**Page excerpt**
Today, I’m announcing the public launch of the ReadToMe app, which turns paper books and other printed text into high-quality audio.
I originally built the app as a present to my fiancée, who has a reading disability but loves books. Often, she listens to audiobooks while following along in the same book on paper, but some books, especially older and less popular ones, are only available in paper form and don’t come in audiobook or even e-book form.
We looked for a way for her to turn paper books into audio, but all of the apps we found didn’t do a very good job. Many of them were very good at turning e-books and other digital text into high-quality audio, but made many mistakes when scanning paper books. Common issues included inserting page numbers and footnotes into the middle of sentences and getting words wrong or missing them completely. Overall, there ended up being so many mistakes that the books were very hard to listen to — and that was for the better apps.

**Given information**
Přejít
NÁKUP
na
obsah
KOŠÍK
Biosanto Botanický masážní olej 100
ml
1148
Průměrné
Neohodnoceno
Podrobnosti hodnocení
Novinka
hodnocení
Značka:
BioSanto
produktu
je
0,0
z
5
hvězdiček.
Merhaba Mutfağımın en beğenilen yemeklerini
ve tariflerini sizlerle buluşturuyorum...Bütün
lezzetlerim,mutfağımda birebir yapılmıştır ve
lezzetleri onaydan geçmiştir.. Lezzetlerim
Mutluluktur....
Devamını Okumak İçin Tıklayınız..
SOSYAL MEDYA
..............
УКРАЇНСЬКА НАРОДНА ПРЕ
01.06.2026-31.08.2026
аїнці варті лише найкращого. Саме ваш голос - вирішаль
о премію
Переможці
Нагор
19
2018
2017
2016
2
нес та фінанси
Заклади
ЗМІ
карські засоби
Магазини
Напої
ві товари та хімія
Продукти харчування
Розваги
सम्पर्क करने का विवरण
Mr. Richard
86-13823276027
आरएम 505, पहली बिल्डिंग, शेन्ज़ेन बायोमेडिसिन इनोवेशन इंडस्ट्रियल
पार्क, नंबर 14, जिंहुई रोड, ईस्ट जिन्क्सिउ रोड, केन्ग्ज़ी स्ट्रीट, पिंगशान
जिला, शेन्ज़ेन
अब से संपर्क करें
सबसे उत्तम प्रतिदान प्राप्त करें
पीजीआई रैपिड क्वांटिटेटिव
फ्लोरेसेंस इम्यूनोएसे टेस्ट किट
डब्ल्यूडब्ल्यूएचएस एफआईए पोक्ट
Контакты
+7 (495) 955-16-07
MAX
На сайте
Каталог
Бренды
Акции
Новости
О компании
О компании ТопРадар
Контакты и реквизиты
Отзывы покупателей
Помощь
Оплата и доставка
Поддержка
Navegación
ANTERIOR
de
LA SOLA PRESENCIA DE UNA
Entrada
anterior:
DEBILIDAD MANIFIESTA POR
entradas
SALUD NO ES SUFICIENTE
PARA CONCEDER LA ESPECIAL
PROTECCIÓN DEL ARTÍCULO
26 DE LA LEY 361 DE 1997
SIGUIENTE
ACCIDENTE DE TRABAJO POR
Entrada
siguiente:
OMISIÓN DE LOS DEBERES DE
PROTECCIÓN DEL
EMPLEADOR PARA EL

**Task directions**
Reproduce the ReadToMe announcement word for word, in full. The records have no connection to the ReadToMe announcement.

**The completed task**
Today, I’m announcing the public launch of the ReadToMe app, which turns paper books and other printed text into high-quality audio.
I originally built the app as a present to my fiancée, who has a reading disability but loves books. Often, she listens to audiobooks while following along in the same book on paper, but some books, especially older and less popular ones, are only available in paper form and don’t come in audiobook or even e-book form.
We looked for a way for her to turn paper books into audio, but all of the apps we found didn’t do a very good job. Many of them were very good at turning e-books and other digital text into high-quality audio, but made many mistakes when scanning paper books. Common issues included inserting page numbers and footnotes into the middle of sentences and getting words wrong or missing them completely. Overall, there ended up being so many mistakes that the books were very hard to listen to — and that was for the better apps.